• **Extract to read**
┄┄┄┄┄┄┄┄┄┄┄┄┄┄┄┄┄┄┄┄
Note takers: Robin Marx (RM), Jonathan Hoyland (JGH)
Jabber Scribe: Watson Ladd (WL)
Martin Thomson (MT): GREASE Bit WG draft update inbound.
(MT): Update posted
Vidhi Goel (VG): MoQ is on Friday (not Thursday)
(RM): Side meeting today about OpenSSL support for QUIC.
Christian Huitema (CH): DoQ will be discussed in dprive wg on Thursday.
slides - Ian Swett
Ian has a bit of stage fright
Ian Swett (IS) presenting: looking to wrap-up in near future. Just one main issue open. Let's start with overview.
IS: main open issue is #96 (latency to detect packet loss). There's a lot of situations where sending second ACK after threshold will slow down loss detection. Especially for data senders.
IS: proposal for resolution in PR #100. Main negative is: increases implementation cost by a slight margin, because you have to implement this new algorithm.
Christian Huitema (CH): You're suggesting we add a reordering threshold based on packet counts. I don't think this is the right tool. Re-ordering happens a lot in multiplexing scenarios, esp. equal cost multiplexing (ECMP). Makes more sense to use delays rather than packet counts
IS: agree. There are circumstances this doesn't work. It depends on the circumstance. 2 main mechanisms for declaring loss in RFC9002. This gives sender max number of tools to express those two mechanisms. But you're right, this is not always optimal.
┄┄┄┄┄┄┄┄┄┄┄┄┄┄┄┄┄┄┄┄
• **Records shown**

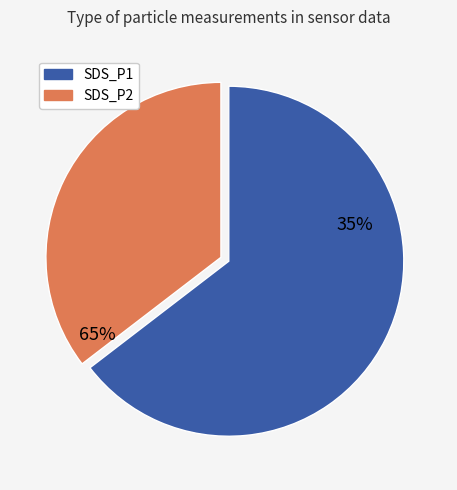

Rank the series by their average value, from highest to lowest.

SDS_P1, SDS_P2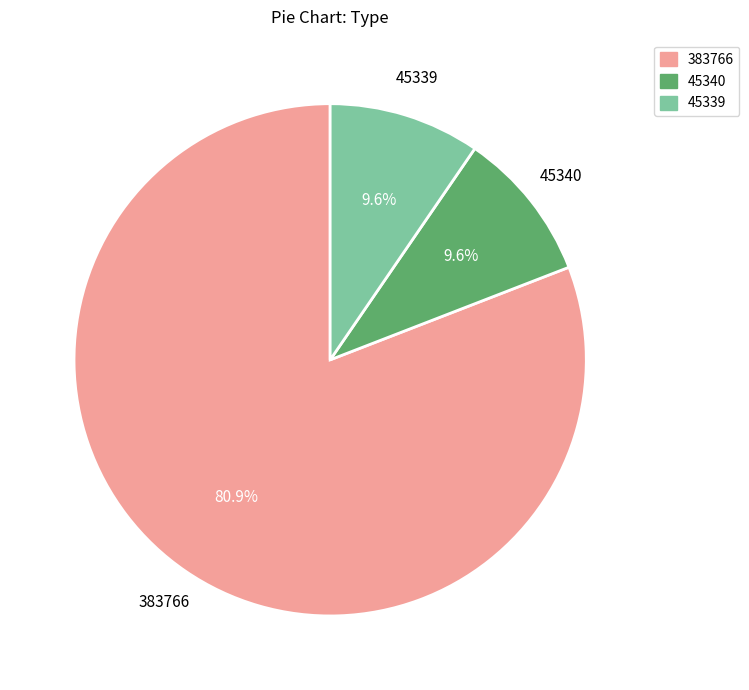

Is there any slice that represents more than half of the pie?

Yes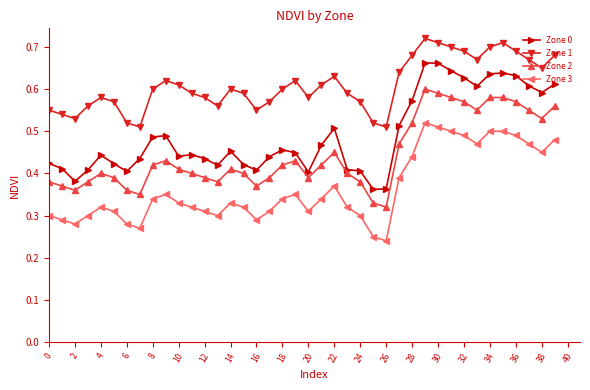

List the series in order of their peak value, lowest first.

Zone 3, Zone 2, Zone 0, Zone 1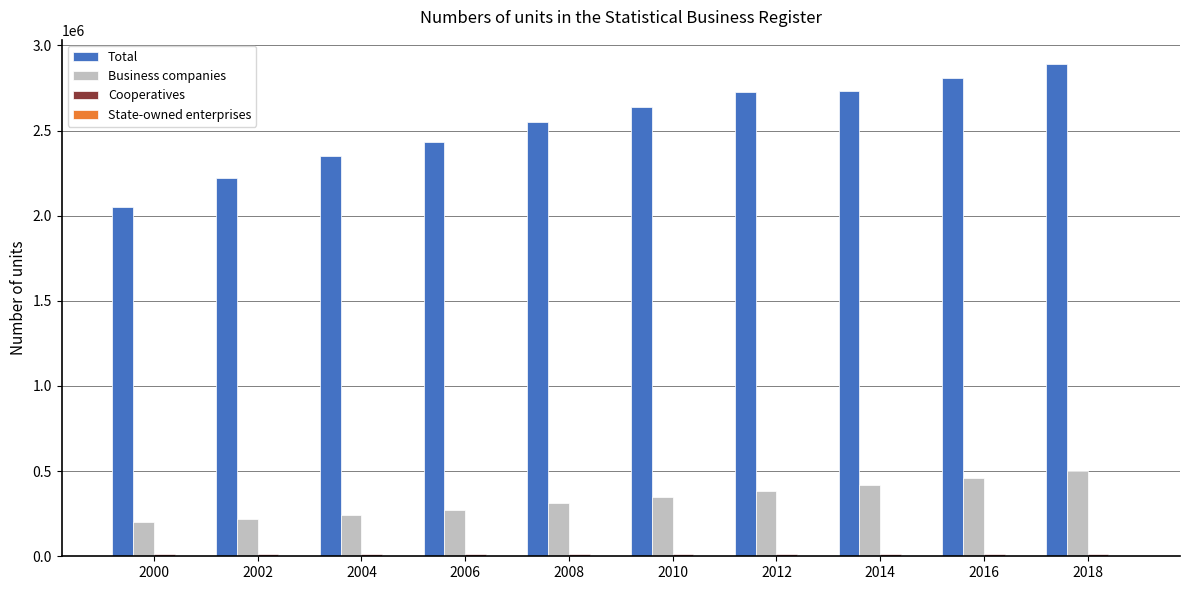

What is the maximum value shown in the chart?

2889422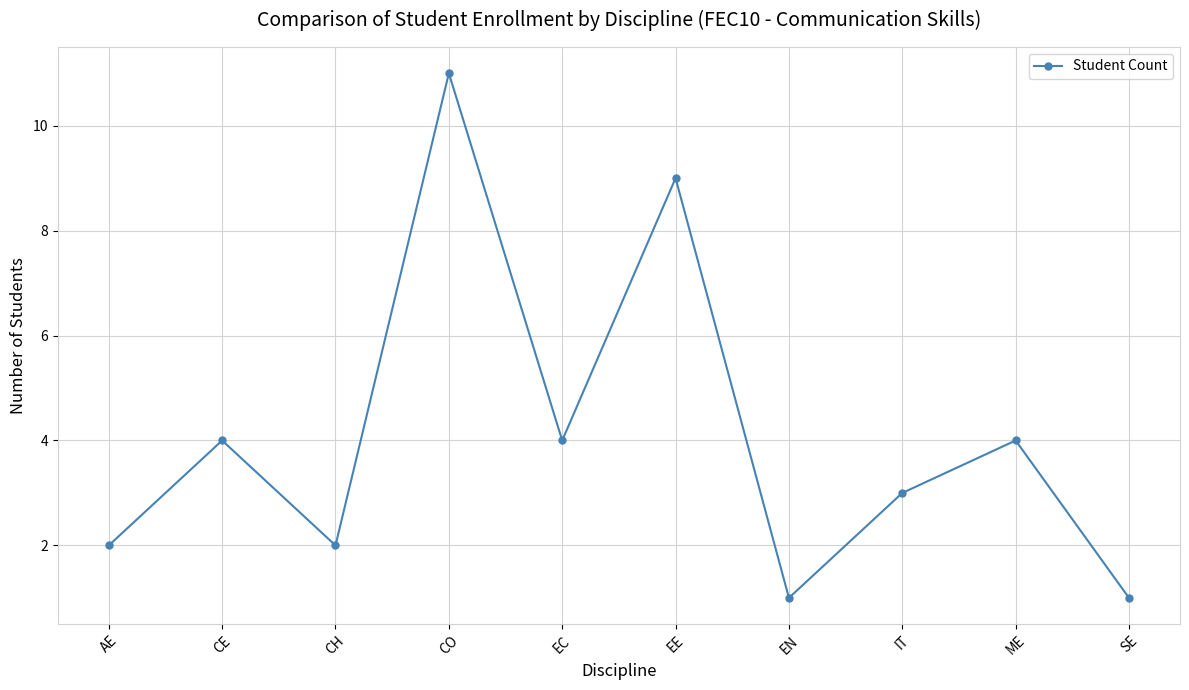

How many interior local valleys (lower than both neighbors) does the data have?

3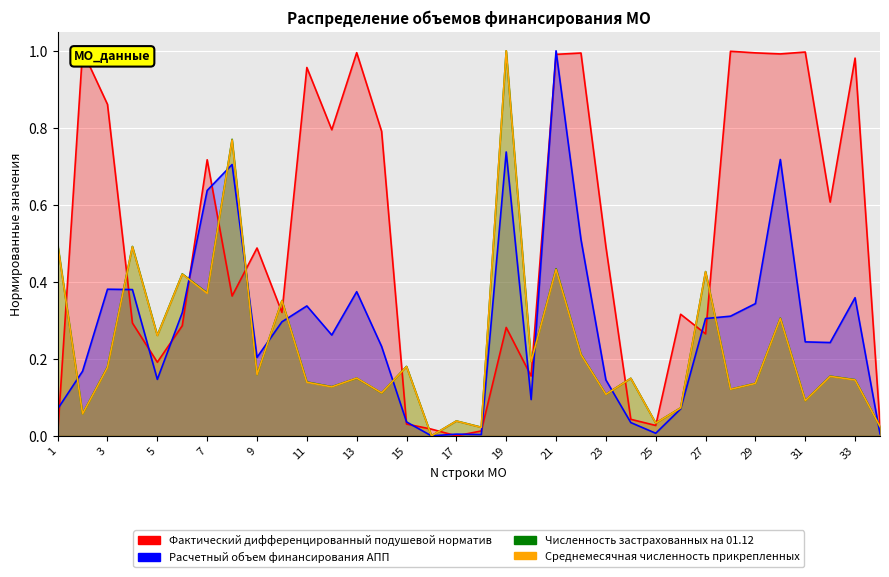

What are all the series names shown in the legend?

Фактический дифференцированный подушевой норматив, Расчетный объем финансирования АПП, Численность застрахованных на 01.12, Среднемесячная численность прикрепленных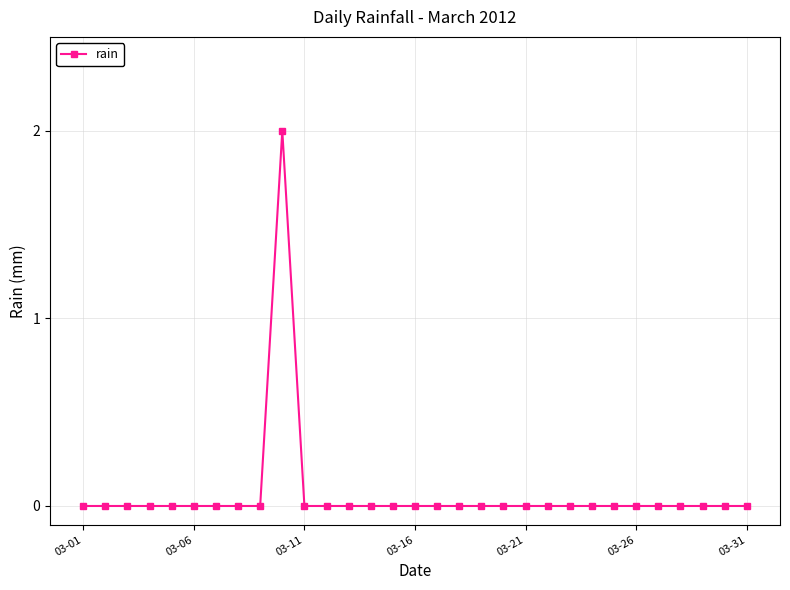

Reading left to right, what are all the values shown in this chart?

0	0	0	0	0	0	0	0	0	2	0	0	0	0	0	0	0	0	0	0	0	0	0	0	0	0	0	0	0	0	0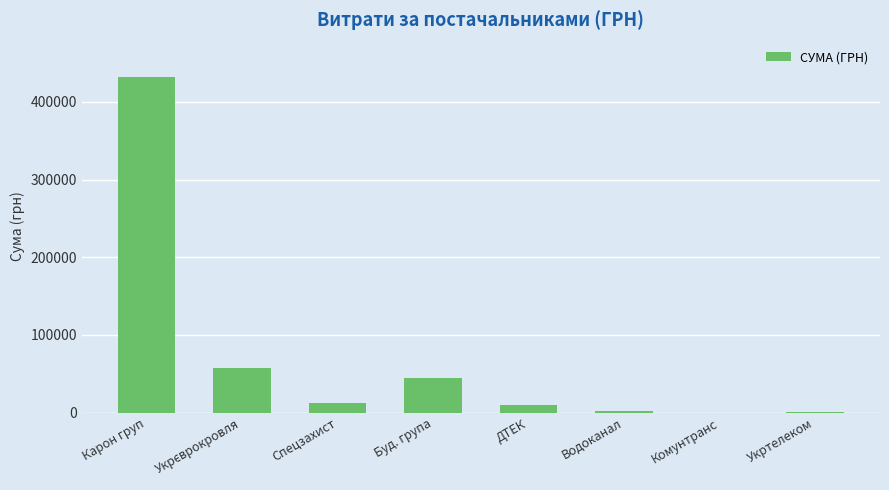

Are the bars horizontal?

No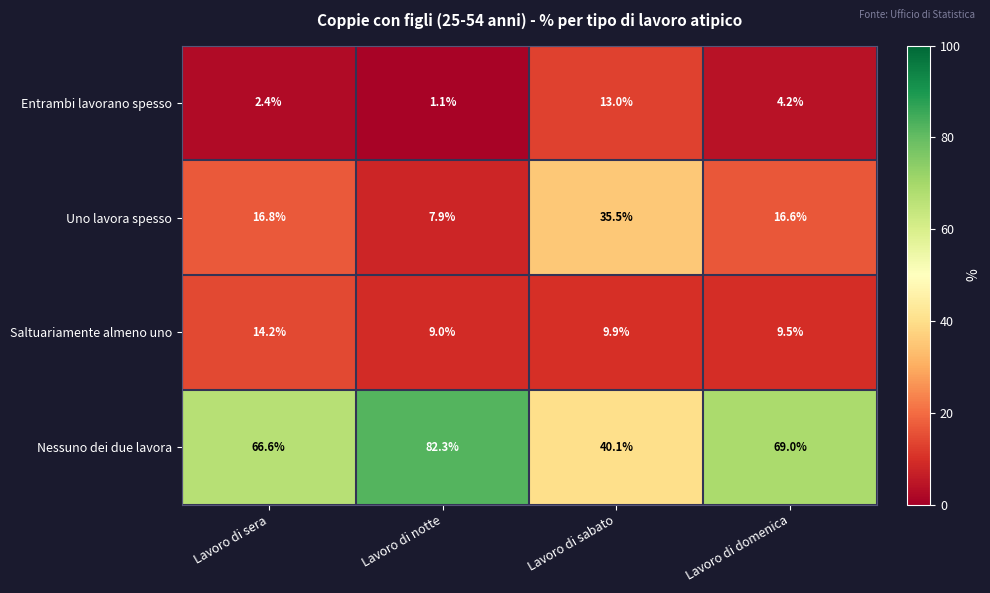

Between Lavoro di notte and Lavoro di domenica, which series saw the biggest shift?

Nessuno dei due lavora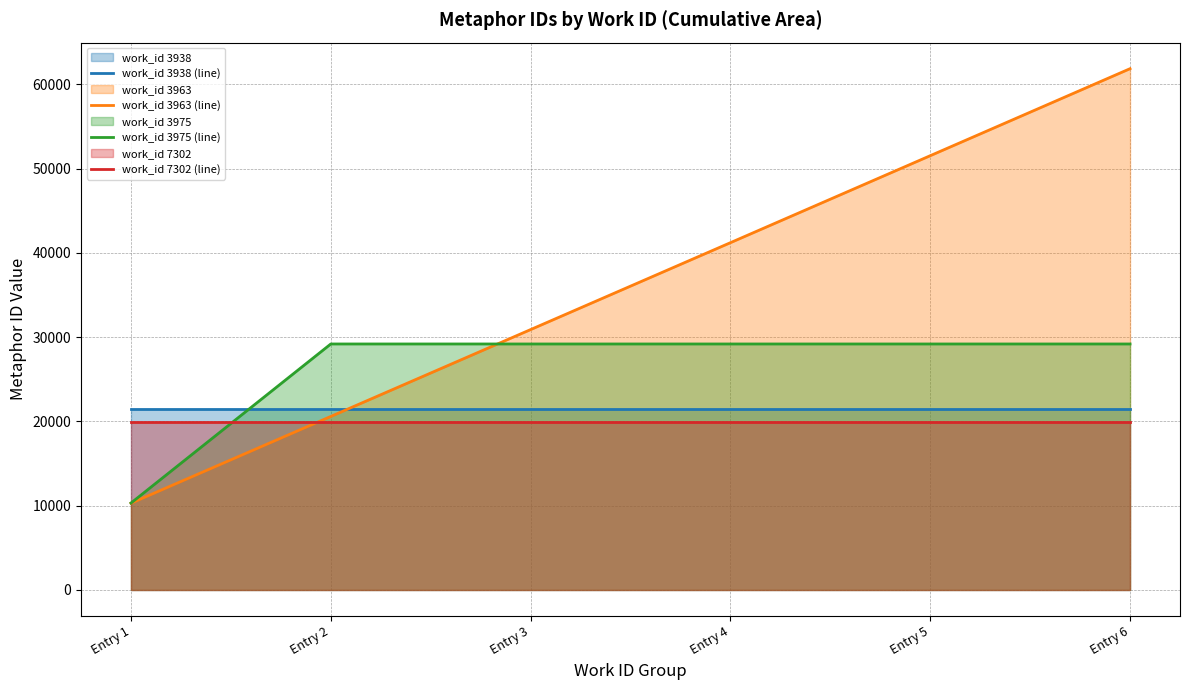

At Entry 3, list the series in order from largest to smallest.

work_id 3963 (line), work_id 3975 (line), work_id 3938 (line), work_id 7302 (line)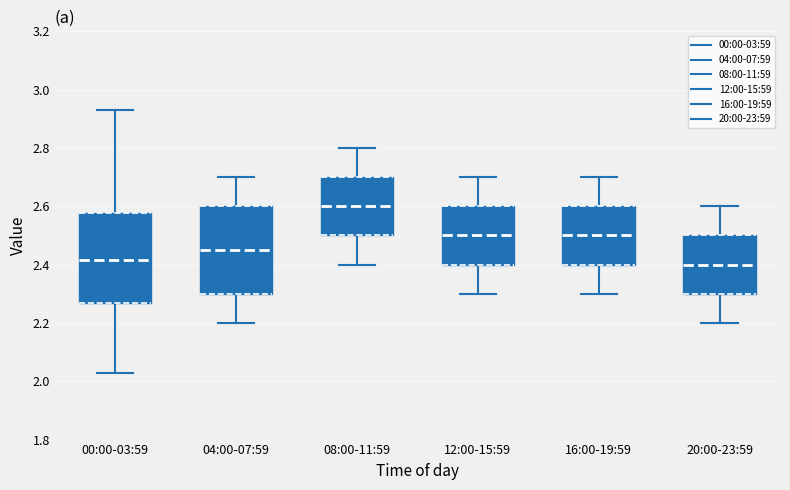

Where does the upper whisker of the box for 00:00-03:59 end on the y-axis? The values are not printed on the chart, so give them approximately, as read against the axis.

2.94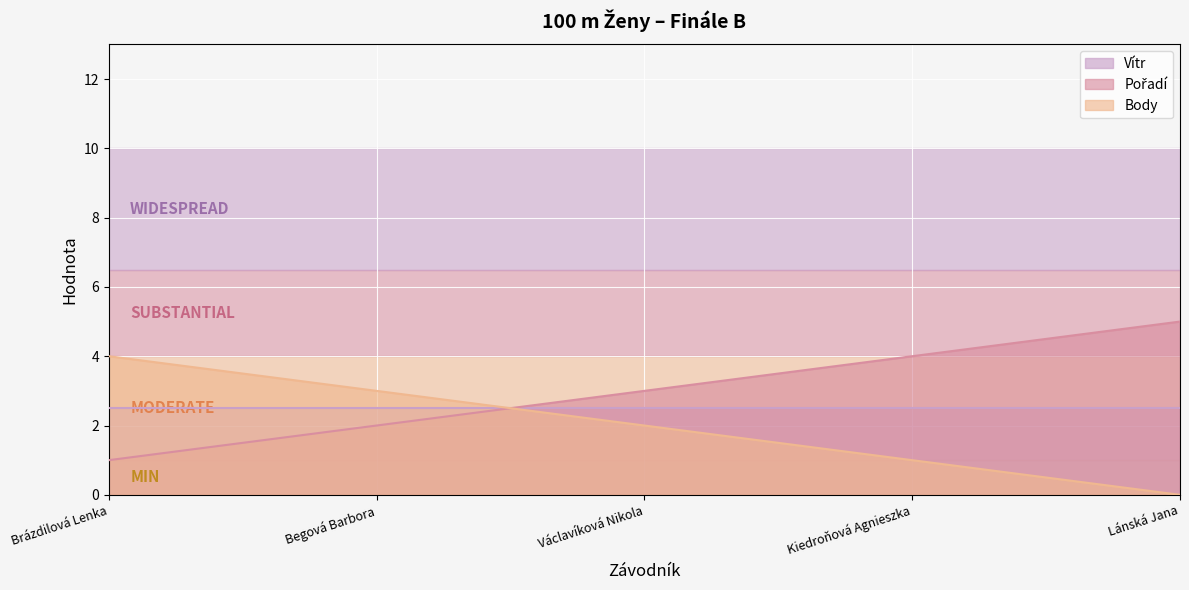

How many data points in Pořadí are above 3?

2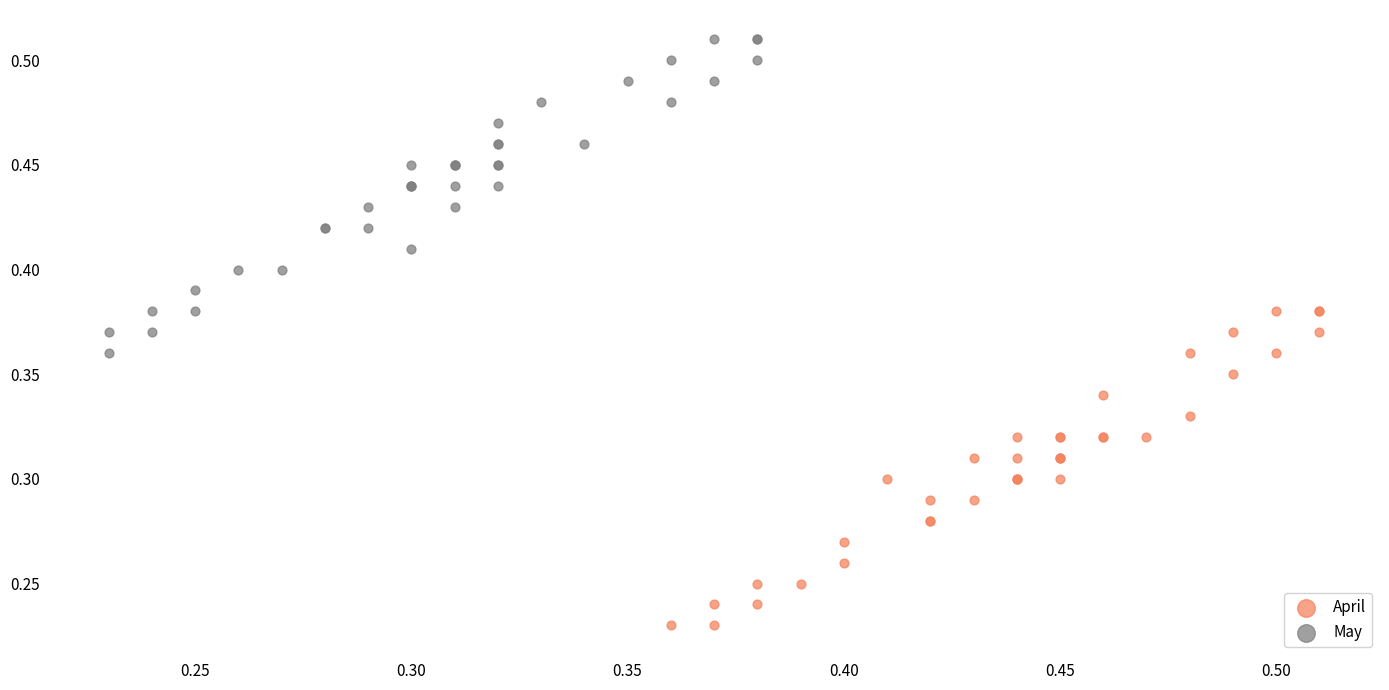

Which series reaches the minimum Y coordinate?

April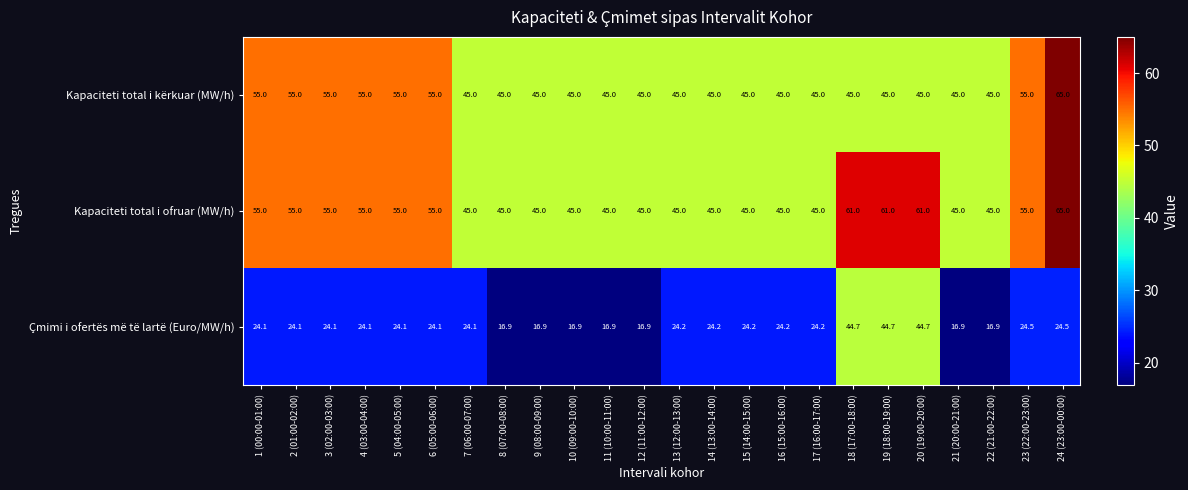

Between 20 (19:00-20:00) and 21 (20:00-21:00), which series saw the biggest shift?

Çmimi i ofertës më të lartë (Euro/MW/h)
┄┄┄┄┄┄┄┄┄┄┄┄┄┄┄┄┄┄┄┄
• **Action item A**
Can you condense the paragraph in the meeting notes that begins "Christian Huitema (CH): You're suggesting" into one or two sentences while keeping its main facts?
• **Action item B**
What do the meeting notes say about each of these?
(i) On which day is MoQ?
(ii) What is the number of the main open issue, and what is it about?
(iii) Where and on which day will DoQ be discussed?
The data were drawn from a source separate from the meeting notes.

• **Exercise answer A**
Christian Huitema argued that a reordering threshold based on packet counts is the wrong tool. Reordering happens often in multiplexing scenarios, especially equal cost multiplexing (ECMP), so delays make more sense than packet counts.

• **Exercise answer B**
(i) Friday, not Thursday.
(ii) Issue #96, about the latency to detect packet loss.
(iii) In the dprive wg on Thursday.